--- MATERIAL SHOWN Enclosed Below ---
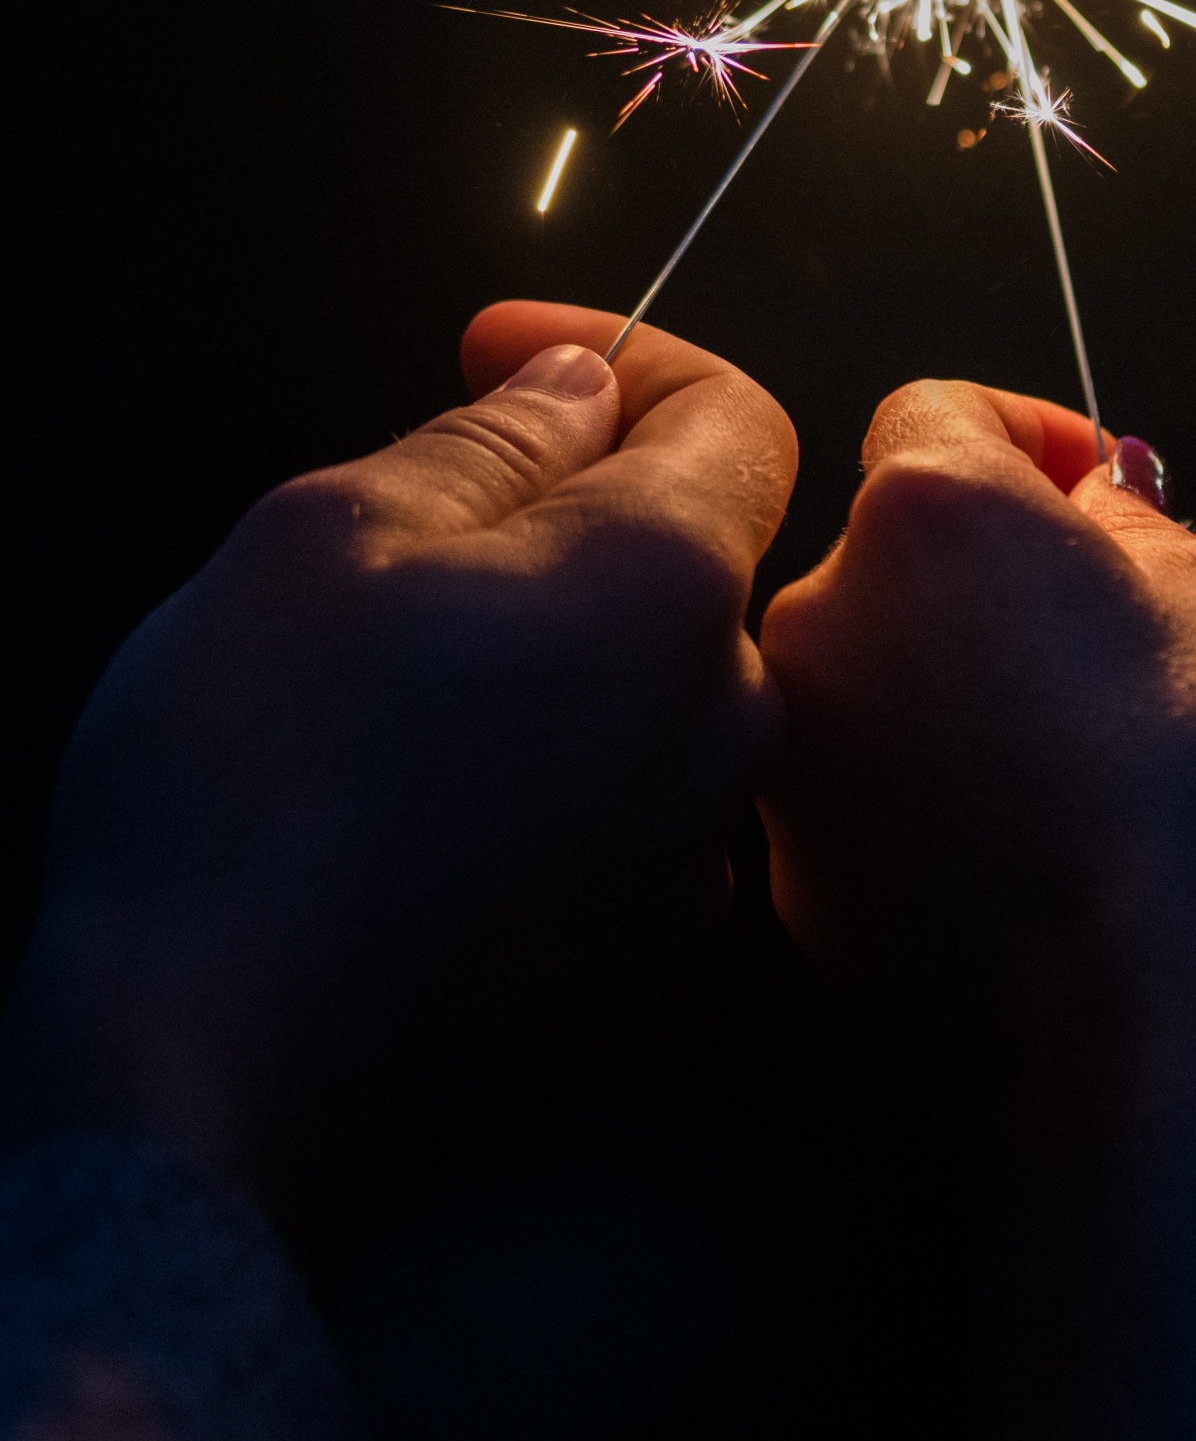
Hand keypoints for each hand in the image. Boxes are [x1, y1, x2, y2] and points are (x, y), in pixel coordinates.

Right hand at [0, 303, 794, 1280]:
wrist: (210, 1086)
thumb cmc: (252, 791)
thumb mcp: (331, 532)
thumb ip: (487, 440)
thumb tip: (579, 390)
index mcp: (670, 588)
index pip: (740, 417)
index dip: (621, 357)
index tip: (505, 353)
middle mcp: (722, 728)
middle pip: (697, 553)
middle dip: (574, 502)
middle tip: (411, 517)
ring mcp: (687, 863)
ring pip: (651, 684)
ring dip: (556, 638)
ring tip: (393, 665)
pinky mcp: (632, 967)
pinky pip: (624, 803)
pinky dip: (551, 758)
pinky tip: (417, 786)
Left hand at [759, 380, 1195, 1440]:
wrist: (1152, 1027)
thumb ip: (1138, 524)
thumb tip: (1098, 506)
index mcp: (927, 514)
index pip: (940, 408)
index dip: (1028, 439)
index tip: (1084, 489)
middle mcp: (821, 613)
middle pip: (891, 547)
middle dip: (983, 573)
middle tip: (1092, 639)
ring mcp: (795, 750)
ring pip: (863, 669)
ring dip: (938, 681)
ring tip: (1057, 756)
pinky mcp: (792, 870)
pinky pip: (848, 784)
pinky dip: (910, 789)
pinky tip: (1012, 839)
--- End of Enclosed MATERIAL SHOWN ---
### WHAT IS EXPECTED
All lines of the records above that contain the word "pinky" are to be copied out.

### EXERCISE OUTPUT
pinky mcp: (632, 967)
pinky pip: (624, 803)
pinky dip: (551, 758)
pinky tip: (417, 786)
pinky mcp: (792, 870)
pinky pip: (848, 784)
pinky dip: (910, 789)
pinky tip: (1012, 839)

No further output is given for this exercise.